One of the important applications of biodegradation models is to investigate the change of shape and morphology of the implants and medical devices over time. To this end, appropriate interface capturing methods should be used to track the corrosion interface during the biodegradation process. Bajger et al. developed a mathematical model to study the degradation of Mg implants by reaction-diffusion equations and level-set method (LSM), which enabled them to track the geometrical changes of the implant during degradation [23]. Similarly, Sanz-Herrera et al. developed a comprehensive computational model as a tool for Mg implant design [227]. They combined multiple diffusion-reaction equations to study the change of concentration of the chemical components that play an essential role in in vitro biodegradation of Mg implants. A summary of the studies mentioned above is represented in Table 1.2. The reader is encouraged to refer to [10] for a more complete list of recent published mechanistic and phenomenological models of the biodegradation process of Mg-based implants.

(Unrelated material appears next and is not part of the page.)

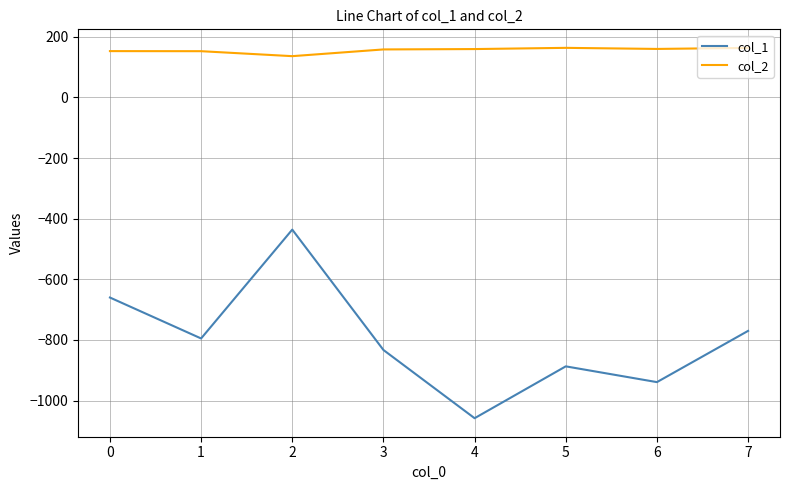

True or false: col_2 and col_1 intersect in this chart.

False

Table 1.2: Summary of the recently-developed computational models of the degradation process of Mg-based biomaterials and some of their key characteristics. FEM: Finite Element Method; CFD: Computational Fluid Dynamics; FVM: Finite Volume Method; MOL: Method of Lines; FSI: Fluid-Structure Interaction; ALE: Arbitrary Lagrangian-Eulerian.
Biological system Modeled device Material Basis of degradation Software used Modeling method Ref

Artery

Vascular stent

Mg Alloy AZ31B

Surface corrosion

ABAQUS

FEM, UMAT

[82]

Artery

Vascular stent

Mg Alloy WE43

Surface corrosion

ANSYS Fluent

CFD, FSI, FVM

[170]

Remodeling artery

Vascular stent

Mg Alloy AZ31

Uniform and pitting corrosion

ABAQUS

FEM, USDFLD

[41]

Artery

Coronary stents

Mg alloys AZ31, AZ61, AZ80, ZK60 and ZM21

Surface and stress corrosion

ABAQUS

CD, FEM

[86]

Bone

Orthopedic implants

Pure Mg

Surface corrosion by considering biphasic layers

MATLAB

Mass transfer, MOL

[7]

Artery

Vascular stent

Mg Alloy AZ31

Surface corrosion

ABAQUS

Diffusion model, ALE, FEM

[98]

Bone

Orthopedic pins

Mg alloys Mg-1Ca and Mg-3Ge

Surface corrosion

ABAQUS

Diffusion model, FEM

[236]

Hip bone

Orthopedic implant

Pure Mg

Surface corrosion

In-house, FreeFEM

Reaction-diffusion model, LSM, FEM

[23]

Bone

Orthopedic screws

Mg alloy

Surface corrosion

In-house

Reaction-diffusion model, FEM

[227]

Bone

Porous scaffolds

Mg Alloy LAE442

Surface corrosion

ABAQUS

FEM, UMAT

[84]

Artery

Vascular stent

Mg Alloy AZ31

Surface corrosion

ABAQUS

CD, FEM, UMAT

[237]

The approach taken by Bajger et al. was followed in the current thesis, in which an improved model was developed by considering more chemical components and phenomena, allowing us to perform a more accurate validation using in vitro data. Although the biodegradation models are getting more mature and more promising for simulating experimental situations, their integration into other models, such as mechanical stability analysis or neotissue growth, to construct fully-coupled models has remained a challenge. Solving this challenge will enable future models to replicate complex in vivo conditions more accurately in silico.